In general, any sub-block structure consistent with matrix multiplication (more formally, $A$ and $B$ are *conformable* for multiplication) is fine. In particular, the blocks do not have to be square.

In [None]:
a11 = np.eye(2)
a12 = np.eye(2)
a21 = np.zeros((2,2))
a22 = np.diag((2,3))

b11 = np.array([
    [1,2],
    [5,6]    
])
b12 = np.array([
    [3,4],
    [7,8]
])
b21 = np.zeros((2,2))
b22 = np.eye(2)

In [None]:
A = np.block([
    [a11, a12],
    [a21, a22]
]).astype('int')
A

In [None]:
B = np.block([
    [b11, b12],
    [b21, b22]
]).astype('int')
B

In [None]:
A @ B

In [None]:
np.block([
    [a11@b11 + a12@b21, a11@b12 + a12@b22],
    [a21@b11 + a22@b21, a21@b12 + a22@b22]
]).astype('int')

## Ex

In multivariate statistics, it is common to partition a covariance matrix to obtain the conditional distribution of one set of variables given another.
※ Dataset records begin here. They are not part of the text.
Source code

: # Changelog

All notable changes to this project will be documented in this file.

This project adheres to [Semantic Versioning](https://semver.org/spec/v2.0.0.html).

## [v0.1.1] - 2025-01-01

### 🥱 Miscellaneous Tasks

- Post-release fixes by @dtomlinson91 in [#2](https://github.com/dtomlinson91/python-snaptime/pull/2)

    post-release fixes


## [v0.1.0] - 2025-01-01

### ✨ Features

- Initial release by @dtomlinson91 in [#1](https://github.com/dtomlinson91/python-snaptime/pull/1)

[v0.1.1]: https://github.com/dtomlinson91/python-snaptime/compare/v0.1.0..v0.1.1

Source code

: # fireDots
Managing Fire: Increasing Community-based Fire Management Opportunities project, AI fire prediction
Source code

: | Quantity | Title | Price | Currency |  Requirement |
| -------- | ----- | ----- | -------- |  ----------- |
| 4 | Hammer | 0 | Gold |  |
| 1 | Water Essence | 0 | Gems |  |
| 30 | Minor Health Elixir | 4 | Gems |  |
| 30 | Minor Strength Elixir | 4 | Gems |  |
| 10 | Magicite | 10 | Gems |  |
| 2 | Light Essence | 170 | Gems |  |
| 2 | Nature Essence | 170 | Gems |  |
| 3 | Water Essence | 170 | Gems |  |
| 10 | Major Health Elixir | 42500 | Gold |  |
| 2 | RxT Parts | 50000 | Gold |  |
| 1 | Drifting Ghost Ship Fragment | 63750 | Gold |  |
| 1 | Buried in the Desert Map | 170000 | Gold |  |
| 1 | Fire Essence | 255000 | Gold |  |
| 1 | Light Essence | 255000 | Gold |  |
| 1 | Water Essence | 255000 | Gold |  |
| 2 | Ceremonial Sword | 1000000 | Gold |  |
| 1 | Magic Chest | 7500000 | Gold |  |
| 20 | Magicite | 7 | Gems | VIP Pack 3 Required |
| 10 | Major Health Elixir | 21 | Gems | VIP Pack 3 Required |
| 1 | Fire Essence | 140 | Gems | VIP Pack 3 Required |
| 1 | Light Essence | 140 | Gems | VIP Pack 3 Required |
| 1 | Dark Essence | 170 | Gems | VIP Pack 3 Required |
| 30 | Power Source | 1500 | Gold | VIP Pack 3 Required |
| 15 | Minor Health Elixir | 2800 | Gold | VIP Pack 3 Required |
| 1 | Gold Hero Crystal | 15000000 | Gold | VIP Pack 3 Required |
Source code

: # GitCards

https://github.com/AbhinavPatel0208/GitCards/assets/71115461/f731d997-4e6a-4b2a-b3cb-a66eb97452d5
Suppose the covariance matrix $\Sigma$ for a p-variate distribution is partitioned as follows:
$$
\Sigma = \begin{pmatrix}
\Sigma_{11} & \Sigma_{12} \\
\Sigma_{21} & \Sigma_{22}
\end{pmatrix},
$$
where the first block represents the covariance among the first k variables and the second block for the remaining $p-k$ variables. The conditional covariance of the first set, given the second set, is given by:
$
\Sigma_{1|2} = \Sigma_{11} - \Sigma_{12} \Sigma_{22}^{-1} \Sigma_{21}.
$

Implement a function conditional_covariance(Sigma, k) that:
- Accepts a p \times p covariance matrix (as a NumPy array) and an integer k (with $1 \leq k < p$) that defines the partition.
- Returns the conditional covariance matrix \Sigma_{1|2} for the first k variables given the remaining $p-k$ variables.